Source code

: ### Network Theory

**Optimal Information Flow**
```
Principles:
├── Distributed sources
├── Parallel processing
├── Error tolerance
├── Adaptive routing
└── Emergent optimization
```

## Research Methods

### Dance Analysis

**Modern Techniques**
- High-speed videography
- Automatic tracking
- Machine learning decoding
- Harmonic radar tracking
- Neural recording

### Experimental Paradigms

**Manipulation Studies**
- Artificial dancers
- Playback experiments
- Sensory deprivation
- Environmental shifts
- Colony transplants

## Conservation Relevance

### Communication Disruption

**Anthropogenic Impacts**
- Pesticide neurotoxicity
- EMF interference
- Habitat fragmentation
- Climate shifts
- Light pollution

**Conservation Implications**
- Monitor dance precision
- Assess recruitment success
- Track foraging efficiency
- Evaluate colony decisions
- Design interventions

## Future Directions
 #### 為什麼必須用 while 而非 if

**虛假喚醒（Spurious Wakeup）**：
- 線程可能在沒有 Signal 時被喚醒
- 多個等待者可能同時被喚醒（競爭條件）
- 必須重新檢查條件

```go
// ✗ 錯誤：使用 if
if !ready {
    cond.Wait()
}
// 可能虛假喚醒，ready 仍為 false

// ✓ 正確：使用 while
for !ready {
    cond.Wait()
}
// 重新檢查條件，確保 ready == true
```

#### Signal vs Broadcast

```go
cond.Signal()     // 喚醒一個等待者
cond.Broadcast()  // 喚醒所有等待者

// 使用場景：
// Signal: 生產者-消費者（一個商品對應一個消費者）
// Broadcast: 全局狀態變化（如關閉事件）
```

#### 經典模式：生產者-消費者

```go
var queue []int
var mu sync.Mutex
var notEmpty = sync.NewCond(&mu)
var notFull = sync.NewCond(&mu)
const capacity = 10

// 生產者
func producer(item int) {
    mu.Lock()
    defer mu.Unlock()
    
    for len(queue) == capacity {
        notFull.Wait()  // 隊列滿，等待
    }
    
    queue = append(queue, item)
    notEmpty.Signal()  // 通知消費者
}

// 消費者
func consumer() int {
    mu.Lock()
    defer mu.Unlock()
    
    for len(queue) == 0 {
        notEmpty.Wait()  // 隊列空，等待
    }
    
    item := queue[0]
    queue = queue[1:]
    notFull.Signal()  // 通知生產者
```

******

*PROBLEM TO SOLVE*: Retype every record without alteration.

*COMPLETED TASK*:
Source code

: ### Network Theory

**Optimal Information Flow**
```
Principles:
├── Distributed sources
├── Parallel processing
├── Error tolerance
├── Adaptive routing
└── Emergent optimization
```

## Research Methods

### Dance Analysis

**Modern Techniques**
- High-speed videography
- Automatic tracking
- Machine learning decoding
- Harmonic radar tracking
- Neural recording

### Experimental Paradigms

**Manipulation Studies**
- Artificial dancers
- Playback experiments
- Sensory deprivation
- Environmental shifts
- Colony transplants

## Conservation Relevance

### Communication Disruption

**Anthropogenic Impacts**
- Pesticide neurotoxicity
- EMF interference
- Habitat fragmentation
- Climate shifts
- Light pollution

**Conservation Implications**
- Monitor dance precision
- Assess recruitment success
- Track foraging efficiency
- Evaluate colony decisions
- Design interventions

## Future Directions
 #### 為什麼必須用 while 而非 if

**虛假喚醒（Spurious Wakeup）**：
- 線程可能在沒有 Signal 時被喚醒
- 多個等待者可能同時被喚醒（競爭條件）
- 必須重新檢查條件

```go
// ✗ 錯誤：使用 if
if !ready {
    cond.Wait()
}
// 可能虛假喚醒，ready 仍為 false

// ✓ 正確：使用 while
for !ready {
    cond.Wait()
}
// 重新檢查條件，確保 ready == true
```

#### Signal vs Broadcast

```go
cond.Signal()     // 喚醒一個等待者
cond.Broadcast()  // 喚醒所有等待者

// 使用場景：
// Signal: 生產者-消費者（一個商品對應一個消費者）
// Broadcast: 全局狀態變化（如關閉事件）
```

#### 經典模式：生產者-消費者

```go
var queue []int
var mu sync.Mutex
var notEmpty = sync.NewCond(&mu)
var notFull = sync.NewCond(&mu)
const capacity = 10

// 生產者
func producer(item int) {
    mu.Lock()
    defer mu.Unlock()
    
    for len(queue) == capacity {
        notFull.Wait()  // 隊列滿，等待
    }
    
    queue = append(queue, item)
    notEmpty.Signal()  // 通知消費者
}

// 消費者
func consumer() int {
    mu.Lock()
    defer mu.Unlock()
    
    for len(queue) == 0 {
        notEmpty.Wait()  // 隊列空，等待
    }
    
    item := queue[0]
    queue = queue[1:]
    notFull.Signal()  // 通知生產者
```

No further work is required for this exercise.